LIBEL and SLANDER. Is or is not a critical statement, if accurate, still libel or slander? English libel law says a plaintiff must only prove the statement defamatory; the defendant must justify it, usually as being true or fair. In America in 1733, a court case acquinted a defendant on grounds that his statement was true. British law has reached lengths such that a Ukrainian tycoon sued in London an American-owned Ukrainian paper that had only 100 British subscribers. If anyone wonders how Britain came to this pretty pass, one need only peruse the British tabloids.

FREEDOM. America emphasizes freedom as an ideal more than any other nation. Liberty or death.’ ‘Live free or die.’ ‘Land of the free.’ ‘Free at last, free at last, thank God Almighty! I’m free at last.’ Woodrow Wilson and George Bush both said they had a mission to spread freedom.

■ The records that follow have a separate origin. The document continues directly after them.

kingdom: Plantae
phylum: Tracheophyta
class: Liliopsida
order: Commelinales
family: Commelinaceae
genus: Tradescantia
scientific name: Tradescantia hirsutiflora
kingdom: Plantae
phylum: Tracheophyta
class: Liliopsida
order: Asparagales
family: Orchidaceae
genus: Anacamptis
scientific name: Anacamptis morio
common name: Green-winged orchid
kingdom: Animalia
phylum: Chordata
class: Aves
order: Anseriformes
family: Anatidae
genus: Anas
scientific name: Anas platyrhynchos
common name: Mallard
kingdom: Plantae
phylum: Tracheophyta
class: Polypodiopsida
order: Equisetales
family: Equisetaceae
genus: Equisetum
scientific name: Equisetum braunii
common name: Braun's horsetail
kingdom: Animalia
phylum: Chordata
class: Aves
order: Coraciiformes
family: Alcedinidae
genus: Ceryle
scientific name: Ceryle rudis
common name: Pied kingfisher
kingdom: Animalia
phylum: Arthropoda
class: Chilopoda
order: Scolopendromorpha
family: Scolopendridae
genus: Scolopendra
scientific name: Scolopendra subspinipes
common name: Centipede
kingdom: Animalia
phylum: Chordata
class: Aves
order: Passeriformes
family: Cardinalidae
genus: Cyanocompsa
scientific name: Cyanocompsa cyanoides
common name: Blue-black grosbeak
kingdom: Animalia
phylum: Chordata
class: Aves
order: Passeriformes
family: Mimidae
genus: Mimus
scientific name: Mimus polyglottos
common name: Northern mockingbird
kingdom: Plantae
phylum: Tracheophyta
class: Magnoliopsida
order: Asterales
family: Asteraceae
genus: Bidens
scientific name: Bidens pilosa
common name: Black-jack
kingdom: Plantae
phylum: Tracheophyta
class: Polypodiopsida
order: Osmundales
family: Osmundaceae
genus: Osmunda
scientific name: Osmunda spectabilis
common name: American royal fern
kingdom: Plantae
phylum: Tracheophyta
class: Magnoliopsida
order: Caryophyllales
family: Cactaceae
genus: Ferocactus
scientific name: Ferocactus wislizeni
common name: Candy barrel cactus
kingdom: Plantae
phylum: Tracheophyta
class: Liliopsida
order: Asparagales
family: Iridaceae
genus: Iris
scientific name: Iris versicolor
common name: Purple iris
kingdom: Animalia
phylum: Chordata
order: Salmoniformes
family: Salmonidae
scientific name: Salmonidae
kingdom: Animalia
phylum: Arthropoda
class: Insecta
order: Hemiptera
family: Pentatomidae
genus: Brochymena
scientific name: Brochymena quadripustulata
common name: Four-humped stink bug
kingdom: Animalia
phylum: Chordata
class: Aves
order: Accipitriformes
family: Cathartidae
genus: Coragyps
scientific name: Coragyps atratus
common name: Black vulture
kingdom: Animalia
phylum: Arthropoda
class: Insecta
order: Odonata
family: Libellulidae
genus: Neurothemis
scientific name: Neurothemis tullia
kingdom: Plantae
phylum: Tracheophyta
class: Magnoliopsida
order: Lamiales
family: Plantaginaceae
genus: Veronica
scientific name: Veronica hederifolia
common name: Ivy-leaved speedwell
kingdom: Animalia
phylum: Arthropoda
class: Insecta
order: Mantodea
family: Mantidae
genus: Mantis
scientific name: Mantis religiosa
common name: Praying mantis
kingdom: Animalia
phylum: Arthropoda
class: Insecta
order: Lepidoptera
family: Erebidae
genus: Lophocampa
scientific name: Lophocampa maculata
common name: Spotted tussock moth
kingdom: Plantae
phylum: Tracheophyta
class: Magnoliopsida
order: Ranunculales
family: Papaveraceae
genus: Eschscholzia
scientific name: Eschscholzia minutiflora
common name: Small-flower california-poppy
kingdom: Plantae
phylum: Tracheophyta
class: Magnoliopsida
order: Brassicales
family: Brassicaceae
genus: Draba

Freedom House, founded in 1941 by Americans worried about fascism, now watches freedom worldwide, and points out that in America:

a. ‘the number of documents classified as secret has jumped from 8.7m in 2001 to 14.2m in 2005, a 60% increase’;

b. ‘decades-old information has been reclassified. Researchers report that it is much more difficult and time-consuming to obtain information under the Freedom of Information Act’;

c. ‘Government whistleblowers have repeatedly been punished or fired—even when they have been trying to expose threats to national security that their bosses preferred to overlook’ and sites examples of Richard Levernier, border agents and airport baggage-handlers and security people, and that the Office of Special Counsel, ‘established to enforce laws designed to protect the rights of such people, is widely regarded as “inept and even hostile to whistle-blowers”.’

d. America’s incarceration rate was 1.39/1000 people in 1980, 7.5/1000 by 2006. 5.6m Americans (1/37 of the adults) has been in jail. More prisons are built, yet prisons operate at 131% of capacity. America also bans felons, and sometimes ex-felons, from voting, such that at any time 2% of America’s adults can’t vote due to past criminal convictions.

e. And American can get crazy about this: ‘Christopher Ratte, professor of archaeology, recently tried to buy his seven-year old son a bottle of lemonade at a baseball game. He was handed a bottle of Mike’s Hard Lemonade, an alcoholic drink, by mistake. Officials noticed the boy sipping the drink and immediately whisked him off to hospital. He was fine. But the family was condemned to legal hell: the police at first put the seven-year-old into a foster home and a judge ruled that he could go home only if his father moved out. It took several days of legal wrangling to reunite the family’ (Economist 2008 May 10, p47).